Problem requirements => Omit the images, then output each of the records below exactly.

Records for the task =>
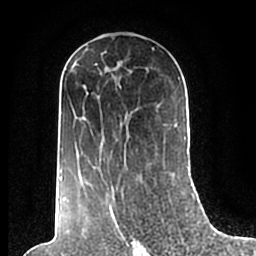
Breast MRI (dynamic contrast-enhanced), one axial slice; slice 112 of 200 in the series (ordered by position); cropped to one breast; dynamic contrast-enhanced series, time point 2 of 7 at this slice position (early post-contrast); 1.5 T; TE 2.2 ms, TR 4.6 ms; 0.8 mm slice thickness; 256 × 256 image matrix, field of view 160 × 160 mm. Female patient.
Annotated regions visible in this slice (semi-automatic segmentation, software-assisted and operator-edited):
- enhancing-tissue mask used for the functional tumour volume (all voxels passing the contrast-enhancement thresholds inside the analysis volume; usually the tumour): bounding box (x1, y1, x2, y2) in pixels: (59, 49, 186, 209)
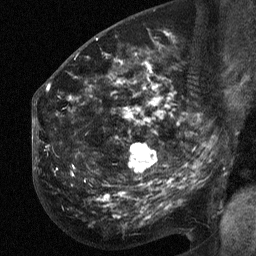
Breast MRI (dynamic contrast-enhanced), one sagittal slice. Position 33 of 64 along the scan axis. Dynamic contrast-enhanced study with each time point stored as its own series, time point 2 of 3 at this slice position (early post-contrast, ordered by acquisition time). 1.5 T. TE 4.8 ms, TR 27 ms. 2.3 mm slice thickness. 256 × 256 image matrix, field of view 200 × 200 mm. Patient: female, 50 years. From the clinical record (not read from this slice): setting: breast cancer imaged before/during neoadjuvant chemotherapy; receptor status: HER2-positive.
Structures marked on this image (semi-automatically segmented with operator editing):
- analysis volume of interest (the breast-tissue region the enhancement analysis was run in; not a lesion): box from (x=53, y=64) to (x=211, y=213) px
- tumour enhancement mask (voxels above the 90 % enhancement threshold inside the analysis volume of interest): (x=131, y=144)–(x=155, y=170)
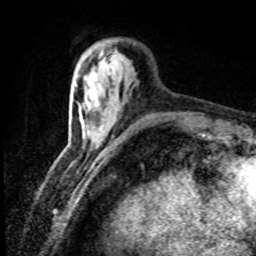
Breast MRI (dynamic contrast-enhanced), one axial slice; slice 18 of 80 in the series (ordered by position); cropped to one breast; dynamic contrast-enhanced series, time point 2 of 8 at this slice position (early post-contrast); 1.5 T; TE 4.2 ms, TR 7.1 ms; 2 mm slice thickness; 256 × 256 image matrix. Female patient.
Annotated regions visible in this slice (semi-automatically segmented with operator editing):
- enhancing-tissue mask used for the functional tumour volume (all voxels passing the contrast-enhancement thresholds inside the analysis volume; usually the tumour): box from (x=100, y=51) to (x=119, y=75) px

Finished exercise =>
Breast MRI (dynamic contrast-enhanced), one axial slice; slice 112 of 200 in the series (ordered by position); cropped to one breast; dynamic contrast-enhanced series, time point 2 of 7 at this slice position (early post-contrast); 1.5 T; TE 2.2 ms, TR 4.6 ms; 0.8 mm slice thickness; 256 × 256 image matrix, field of view 160 × 160 mm. Female patient.
Annotated regions visible in this slice (semi-automatic segmentation, software-assisted and operator-edited):
- enhancing-tissue mask used for the functional tumour volume (all voxels passing the contrast-enhancement thresholds inside the analysis volume; usually the tumour): bounding box (x1, y1, x2, y2) in pixels: (59, 49, 186, 209)
Breast MRI (dynamic contrast-enhanced), one sagittal slice. Position 33 of 64 along the scan axis. Dynamic contrast-enhanced study with each time point stored as its own series, time point 2 of 3 at this slice position (early post-contrast, ordered by acquisition time). 1.5 T. TE 4.8 ms, TR 27 ms. 2.3 mm slice thickness. 256 × 256 image matrix, field of view 200 × 200 mm. Patient: female, 50 years. From the clinical record (not read from this slice): setting: breast cancer imaged before/during neoadjuvant chemotherapy; receptor status: HER2-positive.
Structures marked on this image (semi-automatically segmented with operator editing):
- analysis volume of interest (the breast-tissue region the enhancement analysis was run in; not a lesion): box from (x=53, y=64) to (x=211, y=213) px
- tumour enhancement mask (voxels above the 90 % enhancement threshold inside the analysis volume of interest): (x=131, y=144)–(x=155, y=170)
Breast MRI (dynamic contrast-enhanced), one axial slice; slice 18 of 80 in the series (ordered by position); cropped to one breast; dynamic contrast-enhanced series, time point 2 of 8 at this slice position (early post-contrast); 1.5 T; TE 4.2 ms, TR 7.1 ms; 2 mm slice thickness; 256 × 256 image matrix. Female patient.
Annotated regions visible in this slice (semi-automatically segmented with operator editing):
- enhancing-tissue mask used for the functional tumour volume (all voxels passing the contrast-enhancement thresholds inside the analysis volume; usually the tumour): box from (x=100, y=51) to (x=119, y=75) px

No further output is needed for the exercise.